Regarding Trump’s apparent determination to lift restrictions on business activity, DeSantis said this:
“It seems like, you know, you have some people who say, ‘This virus is much ado about nothing. Don’t even do anything.’ I was never in that camp, because I said back in January it was a serious public health threat.
“And then you have some other people saying, ‘We can’t do anything. We’ve just got to lock down maybe nine months or whatever. I think both of those are false choices,” he said.
“Clearly, we’ve got to do something about the virus. And there’s no way a nine-month shutdown would possibly be sustainable. I think the question’s going to be: Let’s work to blunt the force of the virus. Let’s protect those folks who could be most in jeopardy of really negative health impacts. But let’s also get society functioning so that the overall public health could be better,” he continued.
Unemployment claims in Florida hit 21,000 on Monday, DeSantis said.
“Man,” he said. “That’s not only going to have an economic cost. That will have a health cost unless we work hard to remedy that as soon as possible.”
He added: “I really worry about suicide, drug abuse, alcohol abuse, domestic abuse, child abuse if this is allowed to go for months on end.
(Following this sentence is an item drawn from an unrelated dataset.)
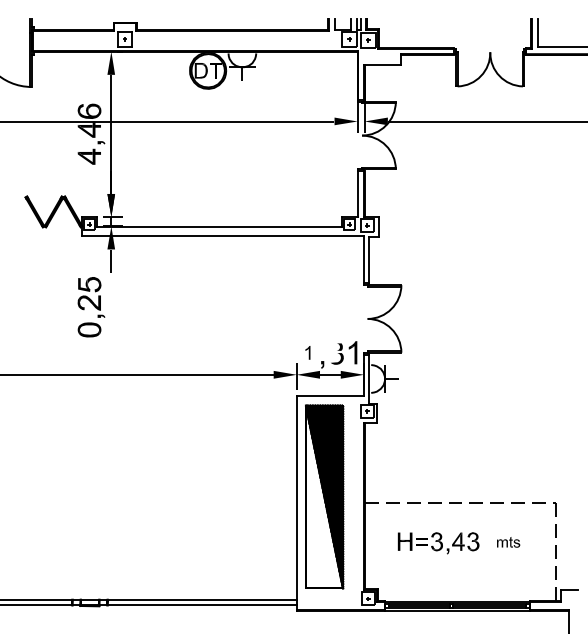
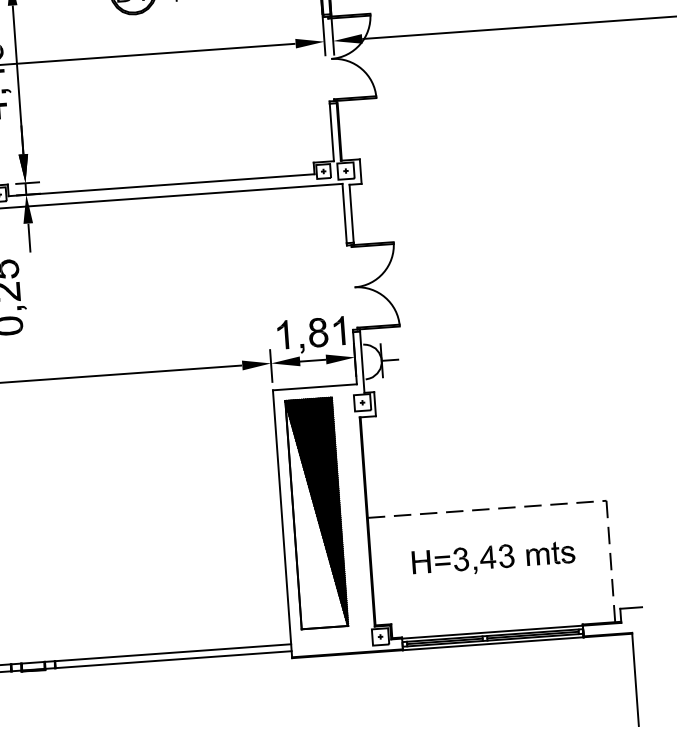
fill: (334, 351) -> (316, 330), added
part: (307, 352) -> (282, 334), size x1.67
part: (508, 542) -> (550, 553), size x1.67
I think you could do this in a way that is really going to allow us to make progress on the virus but will also allow the society to function again.”
People who never worry about influenza (which the CDC has estimated would kill as many as 59,000 this year) are now observing hygiene protocols designed to limit viral spread, he said. He suggested they will retain that lesson.
DeSantis has resisted calls to order a state-wide stay-at-home order in Florida and defended that decision again Tuesday, referring to his approach as “surgical.” He noted the CDC hasn’t called for these measures.
“These blunt measures, you wouldn’t want to do them on a community where the virus hasn’t spread through the community. I think everybody understands there’s a lot of negative impacts from those blunt measures. People are going to go out of business. People are going to lose their jobs. There’s going to be upheaval in their lives. And that’s something we should not do flippantly,” he said.
“Some people think that the governor should just be a dictator and just order everyone imprisoned in their homes. I don’t think that would be an effective approach, but it’s certainly not warranted in some areas of the state.”